Crate words_count

Source
Expand description

§Words Count

Count the words and characters, with or without whitespaces.

The algorithm is roughly aligned with the way LibreOffice is counting words. This means that it does not exactly match the Unicode Text Segmentation standard.

§Examples

use words_count::WordsCount;

assert_eq!(WordsCount {
    words: 20,
    characters: 31,
    whitespaces: 2,
    cjk: 18,
}, words_count::count("Rust是由 Mozilla 主導開發的通用、編譯型程式語言。"));
let result = words_count::count_separately("apple banana apple");

assert_eq!(2, result.len());
assert_eq!(Some(&2), result.get("apple"));

Structs§

WordsCount

Constants§

NEWLINE
A WordsCount equivalent to words_count::count(“\n”).

Functions§

count
Count the words in the given string.
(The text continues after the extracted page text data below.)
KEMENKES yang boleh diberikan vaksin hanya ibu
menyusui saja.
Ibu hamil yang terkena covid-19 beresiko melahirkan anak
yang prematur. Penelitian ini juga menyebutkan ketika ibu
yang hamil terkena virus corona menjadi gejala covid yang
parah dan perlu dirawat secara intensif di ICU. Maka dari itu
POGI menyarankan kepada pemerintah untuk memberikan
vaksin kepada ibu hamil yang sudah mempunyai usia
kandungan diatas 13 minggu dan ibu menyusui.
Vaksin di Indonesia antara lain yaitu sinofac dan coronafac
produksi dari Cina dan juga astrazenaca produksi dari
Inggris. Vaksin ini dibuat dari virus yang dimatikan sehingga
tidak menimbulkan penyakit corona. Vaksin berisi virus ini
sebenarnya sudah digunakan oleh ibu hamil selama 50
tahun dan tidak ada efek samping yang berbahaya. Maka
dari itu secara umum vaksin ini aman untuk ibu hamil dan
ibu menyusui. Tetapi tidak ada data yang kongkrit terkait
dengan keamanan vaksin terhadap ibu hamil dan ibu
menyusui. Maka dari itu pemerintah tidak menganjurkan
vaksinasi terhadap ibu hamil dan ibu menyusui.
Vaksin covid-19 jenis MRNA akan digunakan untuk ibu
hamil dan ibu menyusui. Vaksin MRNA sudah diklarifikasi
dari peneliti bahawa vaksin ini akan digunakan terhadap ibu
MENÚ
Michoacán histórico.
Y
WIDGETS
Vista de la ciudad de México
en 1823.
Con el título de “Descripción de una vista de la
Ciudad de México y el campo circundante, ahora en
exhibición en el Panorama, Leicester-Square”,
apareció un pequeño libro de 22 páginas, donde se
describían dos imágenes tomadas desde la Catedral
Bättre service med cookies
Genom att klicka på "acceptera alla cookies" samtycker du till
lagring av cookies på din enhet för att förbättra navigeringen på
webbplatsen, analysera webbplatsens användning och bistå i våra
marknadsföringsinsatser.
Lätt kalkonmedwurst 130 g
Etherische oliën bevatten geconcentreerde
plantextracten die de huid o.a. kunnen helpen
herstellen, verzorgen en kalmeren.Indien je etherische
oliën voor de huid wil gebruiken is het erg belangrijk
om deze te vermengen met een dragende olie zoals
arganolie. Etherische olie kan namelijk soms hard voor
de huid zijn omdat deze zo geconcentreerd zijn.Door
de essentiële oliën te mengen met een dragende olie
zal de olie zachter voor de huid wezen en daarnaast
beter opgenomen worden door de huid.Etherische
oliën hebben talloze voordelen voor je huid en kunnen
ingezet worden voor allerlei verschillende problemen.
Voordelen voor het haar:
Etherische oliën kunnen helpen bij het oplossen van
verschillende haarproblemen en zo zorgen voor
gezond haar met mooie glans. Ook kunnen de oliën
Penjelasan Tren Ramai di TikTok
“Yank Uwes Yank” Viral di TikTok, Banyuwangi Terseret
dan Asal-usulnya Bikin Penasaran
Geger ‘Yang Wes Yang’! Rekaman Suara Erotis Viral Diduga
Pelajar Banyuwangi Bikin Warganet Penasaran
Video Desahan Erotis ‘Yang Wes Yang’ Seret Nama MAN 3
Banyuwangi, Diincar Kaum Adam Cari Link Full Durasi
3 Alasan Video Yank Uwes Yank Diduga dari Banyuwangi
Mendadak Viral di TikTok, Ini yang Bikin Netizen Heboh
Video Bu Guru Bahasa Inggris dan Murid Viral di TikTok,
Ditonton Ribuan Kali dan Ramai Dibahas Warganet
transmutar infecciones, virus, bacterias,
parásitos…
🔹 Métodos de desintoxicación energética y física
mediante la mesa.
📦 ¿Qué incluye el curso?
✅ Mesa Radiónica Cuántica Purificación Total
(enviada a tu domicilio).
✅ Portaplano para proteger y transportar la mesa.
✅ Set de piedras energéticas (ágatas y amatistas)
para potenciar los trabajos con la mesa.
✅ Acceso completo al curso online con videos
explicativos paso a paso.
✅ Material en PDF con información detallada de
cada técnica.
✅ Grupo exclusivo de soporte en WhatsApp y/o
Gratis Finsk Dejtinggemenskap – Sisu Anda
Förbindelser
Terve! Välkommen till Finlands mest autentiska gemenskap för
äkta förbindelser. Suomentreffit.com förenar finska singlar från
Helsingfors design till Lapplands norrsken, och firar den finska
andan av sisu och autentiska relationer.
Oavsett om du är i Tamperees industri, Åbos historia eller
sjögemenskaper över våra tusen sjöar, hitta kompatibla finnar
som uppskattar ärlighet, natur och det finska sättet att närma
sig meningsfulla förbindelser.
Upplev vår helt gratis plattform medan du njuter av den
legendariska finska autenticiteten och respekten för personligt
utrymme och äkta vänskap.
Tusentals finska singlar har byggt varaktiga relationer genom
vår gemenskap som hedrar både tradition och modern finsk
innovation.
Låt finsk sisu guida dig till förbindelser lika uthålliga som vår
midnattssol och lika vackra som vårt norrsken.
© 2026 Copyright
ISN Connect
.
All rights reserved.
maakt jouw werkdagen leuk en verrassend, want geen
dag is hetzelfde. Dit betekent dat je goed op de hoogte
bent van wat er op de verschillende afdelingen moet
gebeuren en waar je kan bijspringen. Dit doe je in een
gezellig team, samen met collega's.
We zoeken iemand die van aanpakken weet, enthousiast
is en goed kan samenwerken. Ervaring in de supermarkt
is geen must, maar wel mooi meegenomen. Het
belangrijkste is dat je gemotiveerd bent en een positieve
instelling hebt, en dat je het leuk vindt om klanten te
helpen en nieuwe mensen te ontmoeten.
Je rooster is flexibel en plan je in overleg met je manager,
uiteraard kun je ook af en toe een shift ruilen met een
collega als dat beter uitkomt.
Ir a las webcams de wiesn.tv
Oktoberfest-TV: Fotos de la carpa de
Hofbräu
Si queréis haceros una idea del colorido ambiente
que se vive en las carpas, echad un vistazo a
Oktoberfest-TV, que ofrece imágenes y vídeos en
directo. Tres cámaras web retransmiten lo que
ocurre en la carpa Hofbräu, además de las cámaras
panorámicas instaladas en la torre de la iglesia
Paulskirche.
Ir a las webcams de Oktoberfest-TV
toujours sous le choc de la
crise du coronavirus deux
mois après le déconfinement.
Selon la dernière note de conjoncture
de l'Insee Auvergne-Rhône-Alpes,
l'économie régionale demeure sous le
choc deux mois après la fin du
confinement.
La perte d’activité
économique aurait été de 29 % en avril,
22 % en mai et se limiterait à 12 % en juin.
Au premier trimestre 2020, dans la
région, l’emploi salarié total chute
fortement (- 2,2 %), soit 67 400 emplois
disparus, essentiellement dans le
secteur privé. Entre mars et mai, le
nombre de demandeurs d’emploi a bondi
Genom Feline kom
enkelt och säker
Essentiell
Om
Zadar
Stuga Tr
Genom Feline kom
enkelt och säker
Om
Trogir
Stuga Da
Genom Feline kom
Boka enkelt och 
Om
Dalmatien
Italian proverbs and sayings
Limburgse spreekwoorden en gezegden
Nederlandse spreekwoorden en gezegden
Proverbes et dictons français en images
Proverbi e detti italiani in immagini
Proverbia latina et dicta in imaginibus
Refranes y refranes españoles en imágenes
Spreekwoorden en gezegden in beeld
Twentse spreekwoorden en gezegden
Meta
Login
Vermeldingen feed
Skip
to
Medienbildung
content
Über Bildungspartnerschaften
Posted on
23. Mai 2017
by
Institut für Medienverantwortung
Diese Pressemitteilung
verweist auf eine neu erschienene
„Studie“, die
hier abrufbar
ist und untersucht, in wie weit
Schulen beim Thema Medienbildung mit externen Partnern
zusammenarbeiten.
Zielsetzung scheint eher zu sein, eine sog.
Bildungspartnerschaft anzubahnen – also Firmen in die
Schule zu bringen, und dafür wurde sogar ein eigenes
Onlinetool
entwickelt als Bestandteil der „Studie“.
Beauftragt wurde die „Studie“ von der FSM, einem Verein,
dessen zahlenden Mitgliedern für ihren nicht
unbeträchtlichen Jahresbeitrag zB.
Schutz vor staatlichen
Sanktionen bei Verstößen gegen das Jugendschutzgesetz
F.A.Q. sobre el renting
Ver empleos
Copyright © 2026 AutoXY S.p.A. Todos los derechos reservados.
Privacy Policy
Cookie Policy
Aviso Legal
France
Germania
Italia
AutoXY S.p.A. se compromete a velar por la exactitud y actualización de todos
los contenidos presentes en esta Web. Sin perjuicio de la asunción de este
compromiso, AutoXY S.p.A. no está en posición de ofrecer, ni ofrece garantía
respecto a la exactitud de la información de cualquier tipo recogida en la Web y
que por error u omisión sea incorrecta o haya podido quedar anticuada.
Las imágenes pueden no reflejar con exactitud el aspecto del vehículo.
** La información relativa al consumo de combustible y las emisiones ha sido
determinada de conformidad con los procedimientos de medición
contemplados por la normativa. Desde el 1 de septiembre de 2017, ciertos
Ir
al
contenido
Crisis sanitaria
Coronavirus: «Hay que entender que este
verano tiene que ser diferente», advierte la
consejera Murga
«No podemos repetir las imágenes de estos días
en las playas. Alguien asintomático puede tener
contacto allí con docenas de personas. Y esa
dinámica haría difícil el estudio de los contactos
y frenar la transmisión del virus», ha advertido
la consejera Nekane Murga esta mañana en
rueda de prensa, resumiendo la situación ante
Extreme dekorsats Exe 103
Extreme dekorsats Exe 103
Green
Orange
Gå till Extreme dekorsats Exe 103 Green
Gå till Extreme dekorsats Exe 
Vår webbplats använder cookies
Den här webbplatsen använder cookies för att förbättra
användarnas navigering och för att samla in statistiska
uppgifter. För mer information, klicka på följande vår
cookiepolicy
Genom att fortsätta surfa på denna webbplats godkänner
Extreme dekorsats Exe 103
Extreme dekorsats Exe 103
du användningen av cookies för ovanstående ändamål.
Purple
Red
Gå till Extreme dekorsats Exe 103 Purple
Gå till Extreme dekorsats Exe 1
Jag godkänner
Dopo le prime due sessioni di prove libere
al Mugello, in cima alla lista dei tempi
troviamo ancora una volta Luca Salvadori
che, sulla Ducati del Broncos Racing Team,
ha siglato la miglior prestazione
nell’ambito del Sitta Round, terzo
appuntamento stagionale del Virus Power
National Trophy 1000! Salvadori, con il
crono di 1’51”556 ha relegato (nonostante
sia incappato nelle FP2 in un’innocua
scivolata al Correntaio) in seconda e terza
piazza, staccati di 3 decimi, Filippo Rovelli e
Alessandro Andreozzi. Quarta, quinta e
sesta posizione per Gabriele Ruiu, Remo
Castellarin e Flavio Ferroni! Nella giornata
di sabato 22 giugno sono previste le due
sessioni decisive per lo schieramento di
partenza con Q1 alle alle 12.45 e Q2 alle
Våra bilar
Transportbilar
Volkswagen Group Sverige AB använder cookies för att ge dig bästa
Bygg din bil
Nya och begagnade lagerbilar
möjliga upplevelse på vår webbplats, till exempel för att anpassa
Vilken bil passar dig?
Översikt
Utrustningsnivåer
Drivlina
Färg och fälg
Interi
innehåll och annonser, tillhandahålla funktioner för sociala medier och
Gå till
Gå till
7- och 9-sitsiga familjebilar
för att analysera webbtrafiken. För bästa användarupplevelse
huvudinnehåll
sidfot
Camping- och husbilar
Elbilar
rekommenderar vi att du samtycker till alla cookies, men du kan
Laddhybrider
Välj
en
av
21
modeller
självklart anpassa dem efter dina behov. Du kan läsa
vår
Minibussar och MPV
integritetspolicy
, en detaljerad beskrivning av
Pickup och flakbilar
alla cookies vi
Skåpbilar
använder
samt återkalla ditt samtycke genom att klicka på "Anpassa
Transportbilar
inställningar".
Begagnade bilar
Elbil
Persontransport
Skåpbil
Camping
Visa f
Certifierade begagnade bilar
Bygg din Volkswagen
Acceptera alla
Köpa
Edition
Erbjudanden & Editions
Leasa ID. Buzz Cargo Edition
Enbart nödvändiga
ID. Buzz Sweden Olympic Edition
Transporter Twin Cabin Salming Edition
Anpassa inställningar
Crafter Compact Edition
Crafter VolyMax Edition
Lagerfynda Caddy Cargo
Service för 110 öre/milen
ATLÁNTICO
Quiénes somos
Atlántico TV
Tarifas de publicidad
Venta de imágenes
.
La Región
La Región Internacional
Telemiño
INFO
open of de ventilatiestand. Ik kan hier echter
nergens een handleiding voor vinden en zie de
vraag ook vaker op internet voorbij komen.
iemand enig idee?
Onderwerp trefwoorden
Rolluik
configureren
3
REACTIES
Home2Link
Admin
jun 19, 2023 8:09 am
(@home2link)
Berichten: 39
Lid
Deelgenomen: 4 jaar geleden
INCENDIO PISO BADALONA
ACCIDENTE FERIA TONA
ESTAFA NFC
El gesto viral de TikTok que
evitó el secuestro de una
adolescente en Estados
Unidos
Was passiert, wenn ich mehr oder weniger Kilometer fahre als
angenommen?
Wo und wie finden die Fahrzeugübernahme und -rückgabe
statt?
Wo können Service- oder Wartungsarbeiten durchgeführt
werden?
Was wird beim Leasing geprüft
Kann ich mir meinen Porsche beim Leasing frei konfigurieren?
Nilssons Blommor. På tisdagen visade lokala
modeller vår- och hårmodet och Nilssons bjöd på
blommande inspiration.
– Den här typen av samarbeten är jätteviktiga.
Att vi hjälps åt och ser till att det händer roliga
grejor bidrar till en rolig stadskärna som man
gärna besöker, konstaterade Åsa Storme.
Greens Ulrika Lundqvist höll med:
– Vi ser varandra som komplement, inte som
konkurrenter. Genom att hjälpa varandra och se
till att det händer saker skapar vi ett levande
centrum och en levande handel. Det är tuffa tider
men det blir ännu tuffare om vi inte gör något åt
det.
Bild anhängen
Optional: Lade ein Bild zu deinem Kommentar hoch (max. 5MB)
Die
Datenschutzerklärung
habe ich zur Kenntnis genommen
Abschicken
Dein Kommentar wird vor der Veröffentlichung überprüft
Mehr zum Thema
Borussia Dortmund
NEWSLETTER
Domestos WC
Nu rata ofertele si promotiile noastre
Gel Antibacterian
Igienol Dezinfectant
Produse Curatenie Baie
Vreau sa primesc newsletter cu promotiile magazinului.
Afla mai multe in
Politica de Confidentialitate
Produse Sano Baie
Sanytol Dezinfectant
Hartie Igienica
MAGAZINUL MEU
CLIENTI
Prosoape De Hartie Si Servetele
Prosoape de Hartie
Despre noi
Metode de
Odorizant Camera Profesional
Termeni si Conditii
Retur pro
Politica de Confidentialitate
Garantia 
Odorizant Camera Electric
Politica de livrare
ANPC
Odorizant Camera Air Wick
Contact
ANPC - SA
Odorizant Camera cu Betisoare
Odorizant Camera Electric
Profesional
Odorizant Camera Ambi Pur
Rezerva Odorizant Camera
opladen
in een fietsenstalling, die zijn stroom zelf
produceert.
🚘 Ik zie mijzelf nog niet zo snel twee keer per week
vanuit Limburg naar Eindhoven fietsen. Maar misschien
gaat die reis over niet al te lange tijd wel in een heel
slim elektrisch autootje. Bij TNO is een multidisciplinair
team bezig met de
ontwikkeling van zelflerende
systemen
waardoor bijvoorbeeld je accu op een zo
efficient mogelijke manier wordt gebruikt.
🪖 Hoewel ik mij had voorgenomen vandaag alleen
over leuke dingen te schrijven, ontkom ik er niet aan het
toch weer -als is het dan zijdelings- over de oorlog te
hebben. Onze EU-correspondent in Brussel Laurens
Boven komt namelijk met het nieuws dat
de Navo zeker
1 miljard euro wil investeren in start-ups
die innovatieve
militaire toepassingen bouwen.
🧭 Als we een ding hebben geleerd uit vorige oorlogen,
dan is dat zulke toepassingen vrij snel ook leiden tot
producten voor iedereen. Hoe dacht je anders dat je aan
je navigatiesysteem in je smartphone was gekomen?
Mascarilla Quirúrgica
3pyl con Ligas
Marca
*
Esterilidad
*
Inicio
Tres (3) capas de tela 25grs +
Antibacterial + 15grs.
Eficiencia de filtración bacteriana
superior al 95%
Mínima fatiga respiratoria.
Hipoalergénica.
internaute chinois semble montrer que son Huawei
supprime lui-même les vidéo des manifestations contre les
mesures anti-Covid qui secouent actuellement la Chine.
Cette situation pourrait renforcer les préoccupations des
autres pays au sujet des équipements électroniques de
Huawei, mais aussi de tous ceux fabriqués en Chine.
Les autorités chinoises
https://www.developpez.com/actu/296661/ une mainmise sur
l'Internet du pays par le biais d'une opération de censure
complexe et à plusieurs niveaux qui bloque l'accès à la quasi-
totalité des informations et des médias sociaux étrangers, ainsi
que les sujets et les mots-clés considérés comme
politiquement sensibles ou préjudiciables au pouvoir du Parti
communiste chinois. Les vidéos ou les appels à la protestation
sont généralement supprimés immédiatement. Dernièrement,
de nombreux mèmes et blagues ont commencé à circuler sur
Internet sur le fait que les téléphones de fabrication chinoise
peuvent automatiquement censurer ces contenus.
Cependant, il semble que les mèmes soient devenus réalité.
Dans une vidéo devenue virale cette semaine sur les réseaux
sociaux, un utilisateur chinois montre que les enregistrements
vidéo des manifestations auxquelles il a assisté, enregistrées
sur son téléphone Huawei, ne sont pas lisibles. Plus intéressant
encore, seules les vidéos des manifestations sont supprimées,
In general, every non-CJK string of characters between two whitespaces is a word. Dashes (at least two dashes) are word limit, too. A CJK character is considered to be an independent word.
count_separately
Count the words separately in the given string. In general, every non-CJK string of characters between two whitespaces is a word. Dashes (at least two dashes) are word limit, too. A CJK character is considered to be an independent word. Punctuations are not handled.